Each day of the 2022 Winter Games, NBC Olympics will run down every sport in action, highlighting the biggest athletes and marquee events. Every single event streams live on NBCOlympics.com, the NBC Sports app and Peacock, and many are also on the TV networks of NBC. Visit the Olympic schedule page for listings sorted by sport and TV network.
Welcome to the Daily Olympic Briefing, a morning (or early afternoon) lookahead to the upcoming action at the Beijing Winter Games. We’ll hit all the nuts and bolts: start times, TV schedules and live stream links for every medal event that day, plus significant preliminary competition.
We’ll also strive to provide regular original reporting, shining a spotlight on key athletes and storylines as the Games go on.
With China being 11 hours ahead of Eastern time, the majority of competition will happen between 8 p.m. and 10 a.m. ET.
A separate NBCOlympics.com story each morning will recap what happens overnight.
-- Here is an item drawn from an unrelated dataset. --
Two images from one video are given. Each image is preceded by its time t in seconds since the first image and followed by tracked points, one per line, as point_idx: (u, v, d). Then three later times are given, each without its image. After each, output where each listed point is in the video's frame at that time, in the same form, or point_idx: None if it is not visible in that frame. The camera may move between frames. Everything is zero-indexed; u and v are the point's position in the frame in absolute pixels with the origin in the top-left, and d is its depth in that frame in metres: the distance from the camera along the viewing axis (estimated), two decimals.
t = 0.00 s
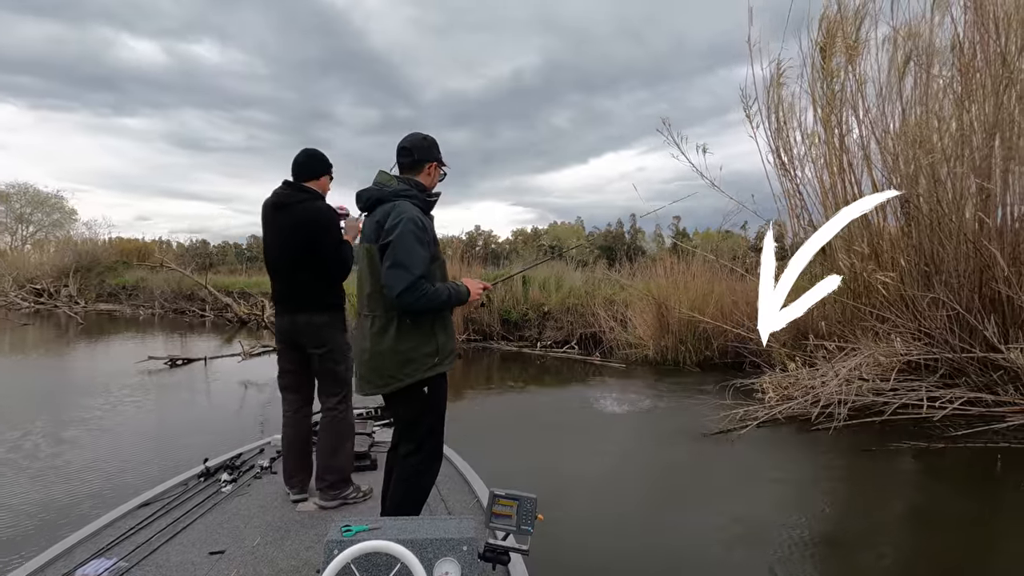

The Daily Briefing will be a primer on what’s to come.
Let’s get started.
All times listed below are Eastern Time on the morning of Wednesday, February 2.
Curling
Matchup | Time (ET) | How to Watch |
---|---|---|
USA vs Australia | 7:00 a.m. | NBCOlympics.com |
Sweden vs Great Britain | 7:00 a.m. | NBCOlympics.com |
Norway vs Czech Republic | 7:00 a.m. | NBCOlympics.com |
China vs Switzerland | 7:00 a.m. | NBCOlympics.com |
The 2014 and 2018 Winter Olympics shifted the start of competition to the day before the Opening Ceremony. In Beijing, action starts two days before the flame is lit.
The first session of mixed doubles curling is Wednesday night in Beijing, which means early Wednesday morning in the U.S.
The curling venue, the Ice Cube, is familiar. It’s the same arena where Michael Phelps won eight gold medals at the 2008 Beijing Games, when it was called the Water Cube.
Americans Vicky Persinger and Chris Plys face Australia in a matchup that was in danger of not happening a few days ago.
Australian curlers Tahli Gill and Dean Hewitt isolated in China last weekend after Tahli tested positive for COVID-19 upon arrival at the Beijing airport.
Tahli tested negative on Sunday and Monday to meet the standard to compete. Wednesday marks Australia’s Olympic debut in curling as a medal sport.
It will also be a significant day for the Americans. Persinger, a 29-year-old from Alaska, makes her Olympic debut after being on the runner-up women’s team at the last two trials.
Plys returns to the Olympics for the first time since his debut 12 years ago, when he was called up as an alternate to skip a struggling men’s team.
Plys will be the busiest athlete on the entire 220-plus member U.S. Olympic team. He qualified in both mixed doubles and the men’s team event in curling. That means he will likely play in at least 18 games, totaling more than 40 hours of competition.
Back in Duluth, Minnesota, his mom, Laura, plotted sleep schedules and watch parties with coffee, doughnuts and balloons.
Twelve years ago, the Plys family traveled to watch Chris at the Vancouver Games. Laura jokes that her husband and Chris’ father, Patrick, got the most TV time of any Plys.
Patrick was the face-painted, flag-waving, cowbell-ringing cheerleader in the crowd. He had started battling brain cancer 15 years earlier.
In 2010, “We thought he had beat his cancer,” Laura said. “And it was kind of a big celebration trip for us to just be able to go there and participate.”
Two months after those Olympics, they learned that Patrick’s cancer returned, and he suffered a stroke during surgery. He had to relearn basic life functions, including speech.
Chris, the oldest of five kids who learned to curl along with their dad, was 22 at the time.
“Chris sat in the room and basically took Patrick’s work binder and started working and took over the business and made sure things kept running while he was in recovery,” Laura said, referencing Patrick’s food brokerage company, which Chris still runs.
In 2011, Patrick checked off a bucket list item, cycling the 1,300 miles around Lake Superior. He did it on a tandem bike with a brother-in-law.
Patrick Plys died on Jan. 6, 2012, at age 48.
Lake Superior is special to many in Duluth, and in particular the Plys family.
In 2018, Chris was on a bike along the lake when he received a call from childhood friend Matt Hamilton, asking him to join John Shuster’s Olympic gold-medal team after Tyler George’s retirement.
In the event Plys is shown in short sleeves on TV over the next three weeks, check out his left arm, just above the elbow. One of his tattoos is a recreation of a photo of his dad teaching him how to ride a bike.
When Plys' loved ones saw him qualify for the Olympics at trials last fall, they joked that cowbells were ringing in heaven. He called going back to the Games a full circle experience.
“[Chris] has a little bit of thinking about that time with his dad and just wanting to get back there on his own,” Laura said. “He kind of had to grow up fast, but he still managed to keep his love of curling and his determination to get back to the Olympics.”